If a line in the data holds the string "down", list it.

Start of INPUT RECORDS

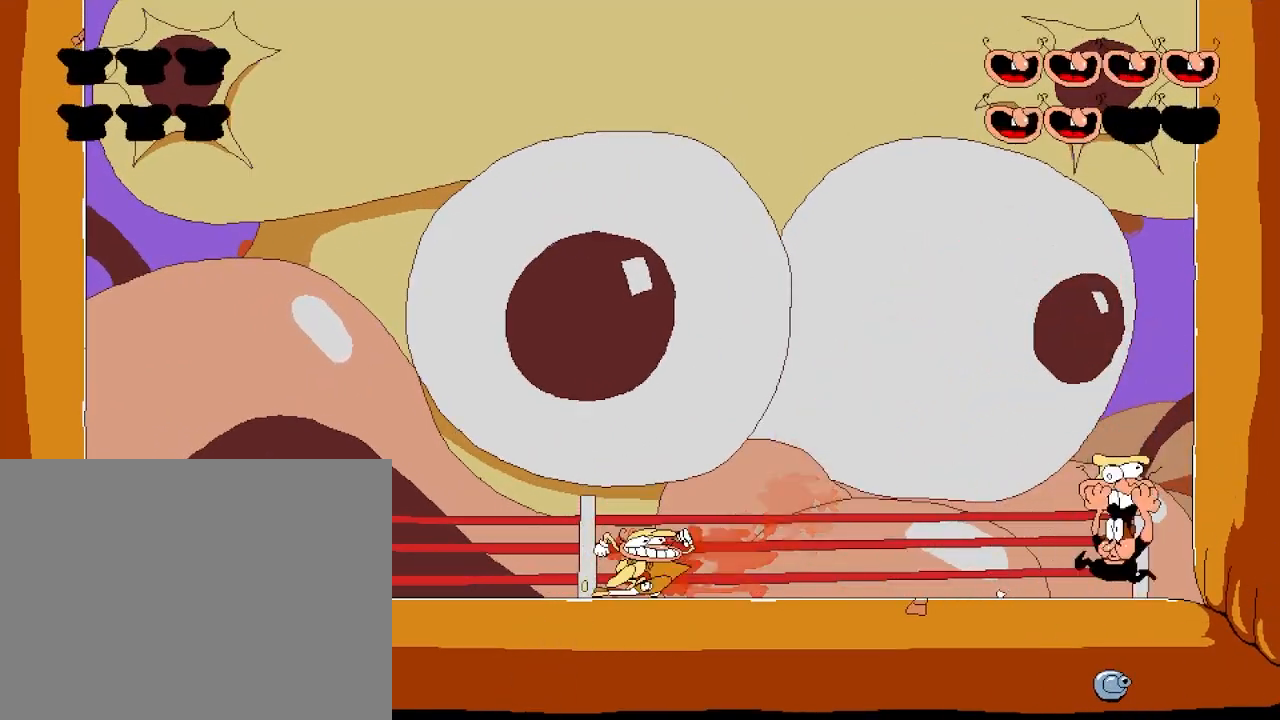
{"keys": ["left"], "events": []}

End of INPUT RECORDS
Start of INPUT RECORDS

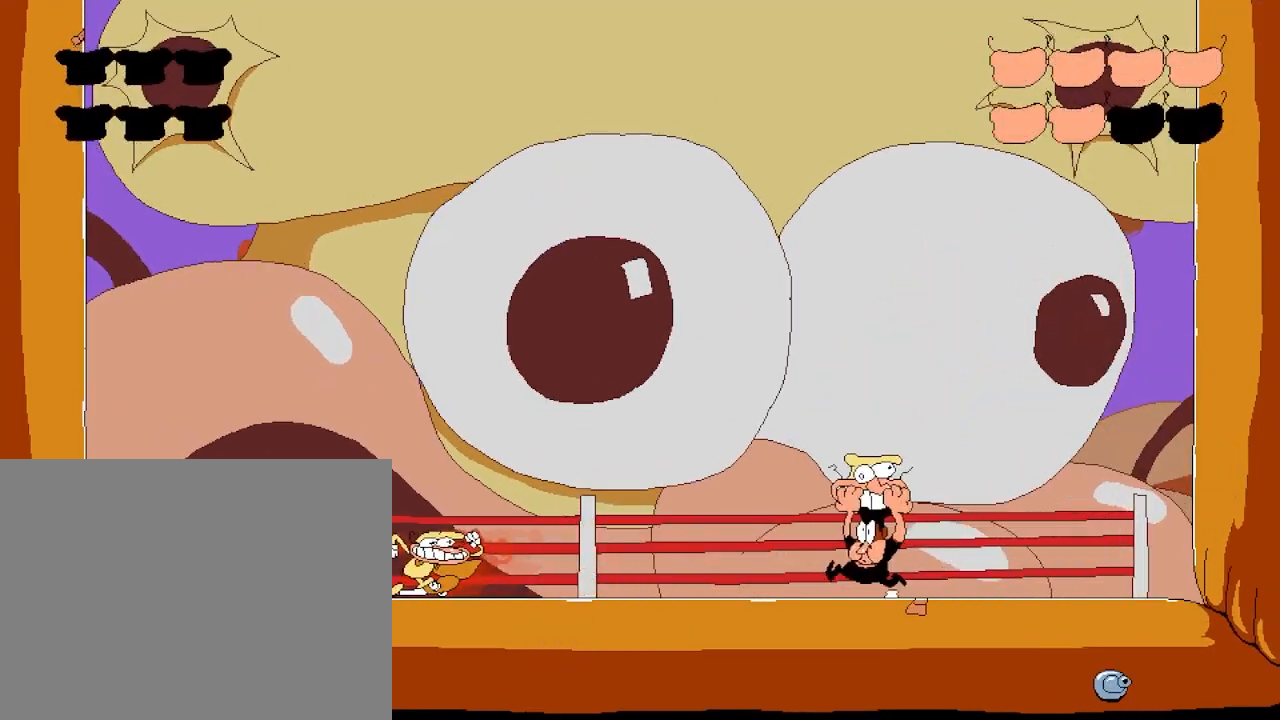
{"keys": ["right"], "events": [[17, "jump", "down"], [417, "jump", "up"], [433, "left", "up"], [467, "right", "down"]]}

End of INPUT RECORDS
Start of INPUT RECORDS

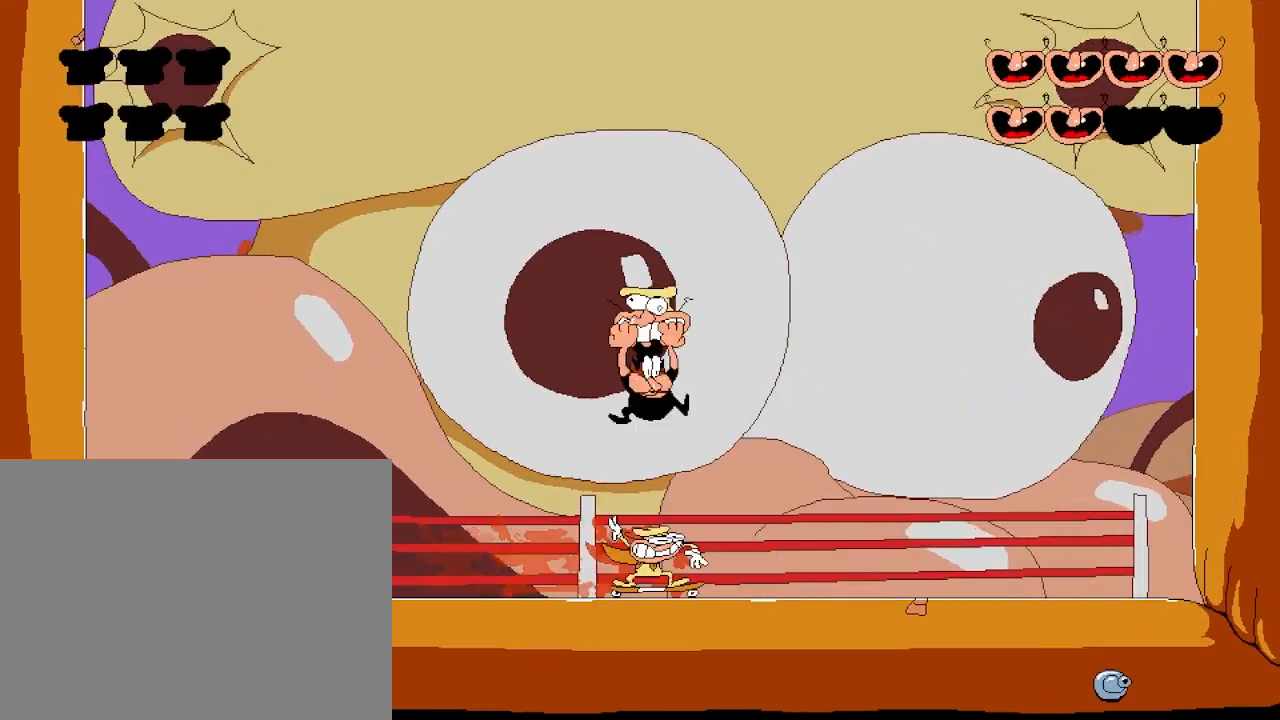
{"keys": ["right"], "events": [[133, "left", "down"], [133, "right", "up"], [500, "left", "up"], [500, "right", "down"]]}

End of INPUT RECORDS

**RESPONSE:**
{"keys": ["right"], "events": [[17, "jump", "down"], [417, "jump", "up"], [433, "left", "up"], [467, "right", "down"]]}
{"keys": ["right"], "events": [[133, "left", "down"], [133, "right", "up"], [500, "left", "up"], [500, "right", "down"]]}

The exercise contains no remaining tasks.